Simulated First Differences in a Single Table

V1: First Differences across 1,000 simulations evaluating selective leave between Marijuana Users & Non-Users
V2: First Differences across 1,000 simulations evaluating selective leave between Pharmaceutical Drug Users & Non-Users
V3: First Differences across 1,000 simulations evaluating selective leave between Illicit Drug Users & Non-Users
V4: First Differences across 1,000 simulations evaluating selective leave between Mixed Drug Users & Non-Users

#Put FD in one place for all 3 models
marij.fd <- z5.marij_drugabsence$get_qi(xvalue="x1", qi="fd")
pharma.fd <- z5.pharma_drugabsence$get_qi(xvalue="x1", qi="fd")
illicit.fd <- z5.illicit_drugabsence$get_qi(xvalue="x1", qi="fd")
mixed.fd <- z5.mixed_drugabsence$get_qi(xvalue="x1", qi="fd")

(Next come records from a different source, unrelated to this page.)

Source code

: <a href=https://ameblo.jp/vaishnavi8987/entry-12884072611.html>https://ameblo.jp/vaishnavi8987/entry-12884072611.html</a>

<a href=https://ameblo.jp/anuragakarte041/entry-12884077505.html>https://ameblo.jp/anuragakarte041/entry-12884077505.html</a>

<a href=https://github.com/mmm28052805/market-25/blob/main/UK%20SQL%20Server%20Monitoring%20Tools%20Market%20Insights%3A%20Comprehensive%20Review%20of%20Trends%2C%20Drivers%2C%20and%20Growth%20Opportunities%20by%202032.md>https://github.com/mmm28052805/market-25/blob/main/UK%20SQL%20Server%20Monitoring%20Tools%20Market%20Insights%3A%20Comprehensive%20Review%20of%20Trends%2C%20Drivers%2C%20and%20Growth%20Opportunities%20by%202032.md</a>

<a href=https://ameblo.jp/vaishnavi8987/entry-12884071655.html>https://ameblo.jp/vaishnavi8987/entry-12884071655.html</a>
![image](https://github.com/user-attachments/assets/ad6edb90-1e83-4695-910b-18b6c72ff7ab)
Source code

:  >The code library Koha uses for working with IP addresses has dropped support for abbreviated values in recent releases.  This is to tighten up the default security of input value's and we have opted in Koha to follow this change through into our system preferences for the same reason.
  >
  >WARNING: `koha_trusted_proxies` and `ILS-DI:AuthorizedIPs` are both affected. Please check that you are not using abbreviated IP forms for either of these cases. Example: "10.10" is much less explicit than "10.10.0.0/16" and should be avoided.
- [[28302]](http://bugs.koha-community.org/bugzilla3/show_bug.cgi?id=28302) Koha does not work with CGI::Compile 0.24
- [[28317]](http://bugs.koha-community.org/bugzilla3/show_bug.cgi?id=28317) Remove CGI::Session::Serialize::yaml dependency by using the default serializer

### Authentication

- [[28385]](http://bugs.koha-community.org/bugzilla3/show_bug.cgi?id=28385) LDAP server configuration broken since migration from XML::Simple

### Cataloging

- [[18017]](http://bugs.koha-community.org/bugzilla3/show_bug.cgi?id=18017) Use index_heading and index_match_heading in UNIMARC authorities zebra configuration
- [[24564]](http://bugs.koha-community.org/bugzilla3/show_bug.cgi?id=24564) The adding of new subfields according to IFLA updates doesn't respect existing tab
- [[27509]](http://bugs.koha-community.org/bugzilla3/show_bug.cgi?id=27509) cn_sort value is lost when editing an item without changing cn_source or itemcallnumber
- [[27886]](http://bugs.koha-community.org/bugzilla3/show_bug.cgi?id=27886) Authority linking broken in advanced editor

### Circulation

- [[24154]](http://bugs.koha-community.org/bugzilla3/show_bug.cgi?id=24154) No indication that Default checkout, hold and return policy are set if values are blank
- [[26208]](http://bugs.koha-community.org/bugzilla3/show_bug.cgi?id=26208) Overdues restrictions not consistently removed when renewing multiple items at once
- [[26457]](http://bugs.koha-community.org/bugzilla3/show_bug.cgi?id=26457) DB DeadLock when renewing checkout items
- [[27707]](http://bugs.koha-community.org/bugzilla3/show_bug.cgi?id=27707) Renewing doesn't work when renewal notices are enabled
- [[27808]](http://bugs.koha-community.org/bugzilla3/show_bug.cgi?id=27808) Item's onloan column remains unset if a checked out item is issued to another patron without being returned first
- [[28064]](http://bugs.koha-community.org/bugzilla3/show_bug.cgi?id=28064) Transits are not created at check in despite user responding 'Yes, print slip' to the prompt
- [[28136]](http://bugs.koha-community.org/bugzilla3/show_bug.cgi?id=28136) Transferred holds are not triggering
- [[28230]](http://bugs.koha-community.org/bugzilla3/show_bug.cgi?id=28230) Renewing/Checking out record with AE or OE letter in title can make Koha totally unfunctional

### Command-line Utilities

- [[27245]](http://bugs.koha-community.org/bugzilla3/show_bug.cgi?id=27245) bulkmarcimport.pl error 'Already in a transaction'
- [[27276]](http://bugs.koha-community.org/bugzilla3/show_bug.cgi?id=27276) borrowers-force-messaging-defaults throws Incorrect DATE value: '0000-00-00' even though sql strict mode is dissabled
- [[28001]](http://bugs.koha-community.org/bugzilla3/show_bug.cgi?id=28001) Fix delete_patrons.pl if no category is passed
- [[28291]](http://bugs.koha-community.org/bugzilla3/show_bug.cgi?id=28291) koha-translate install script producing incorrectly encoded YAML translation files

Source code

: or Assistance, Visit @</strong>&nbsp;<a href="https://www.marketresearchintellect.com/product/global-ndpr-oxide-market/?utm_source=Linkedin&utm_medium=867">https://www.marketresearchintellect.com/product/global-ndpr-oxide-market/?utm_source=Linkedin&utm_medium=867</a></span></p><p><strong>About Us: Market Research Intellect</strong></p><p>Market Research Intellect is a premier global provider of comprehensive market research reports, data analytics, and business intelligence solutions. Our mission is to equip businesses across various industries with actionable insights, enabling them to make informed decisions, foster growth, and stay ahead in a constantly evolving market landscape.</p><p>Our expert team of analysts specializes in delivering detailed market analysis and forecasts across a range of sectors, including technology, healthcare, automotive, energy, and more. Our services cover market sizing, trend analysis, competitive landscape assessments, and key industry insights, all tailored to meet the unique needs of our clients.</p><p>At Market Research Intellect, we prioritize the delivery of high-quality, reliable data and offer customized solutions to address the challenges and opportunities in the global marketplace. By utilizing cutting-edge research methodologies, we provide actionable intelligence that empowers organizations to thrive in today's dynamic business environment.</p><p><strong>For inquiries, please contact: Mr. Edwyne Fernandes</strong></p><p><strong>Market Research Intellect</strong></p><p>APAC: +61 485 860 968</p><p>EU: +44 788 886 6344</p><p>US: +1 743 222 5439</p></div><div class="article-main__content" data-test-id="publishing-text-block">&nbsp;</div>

fd.table <- as.data.frame(cbind(marij.fd, pharma.fd, illicit.fd,mixed.fd))
kable(head(fd.table))

V1	V2	V3	V4
0.1743799	0.2419429	0.5183997	0.4787108
0.1352712	0.2464555	0.4153260	0.4875062
0.1654886	0.3006257	0.4967814	0.4659910
0.1366238	0.2736484	0.7207119	0.4772435
0.1395281	0.3486921	0.3927542	0.4506084
0.1460869	0.2506594	0.4878452	0.5218407

Distribution of Simulated First Differences Between Users & Non-Users by Kind of Drug Use

fd.table.long <- fd.table %>% 
  rename("Marijuana"=V1,
         "Pharmaceuticals"=V2,
         "Illicit"=V3,
         "Mixed"=V4)%>%
  gather(drugtype, simv, 1:4)


  ggplot(data=fd.table.long,aes(simv)) + geom_histogram() + facet_grid(~drugtype)

#Groupwise Summary
fd.table.long %>% 
  group_by(drugtype) %>% 
  summarise(mean = mean(simv), sd = sd(simv))%>%
  kable()

drugtype	mean	sd
Illicit	0.4731628	0.0749738
Marijuana	0.1588840	0.0115742
Mixed	0.4846912	0.0293016
Pharmaceuticals	0.2810678	0.0331629

Illicit & Mixed Drug users are at the top, showing similar effect(~ 47-48) of drug use on selective absence from work, followed by Pharmaceutical drug misusers. Marijuana use was the smallest driver of Selective Absence. Marijuana also showed the smallest standard deviation value for Selective Absence when compared to other kinds of drug users, implying that the absenteesims rates among Marijuana users were more consistent than the absenteesim rates of illicit drug users (who showed the highest sd value). This can be observed in the distributions of the simulated FD values between these groups & non-users. Marijuana users show a high peak and a narrow distribution, compared with illicit drug users who show a wider, more blunted distribution.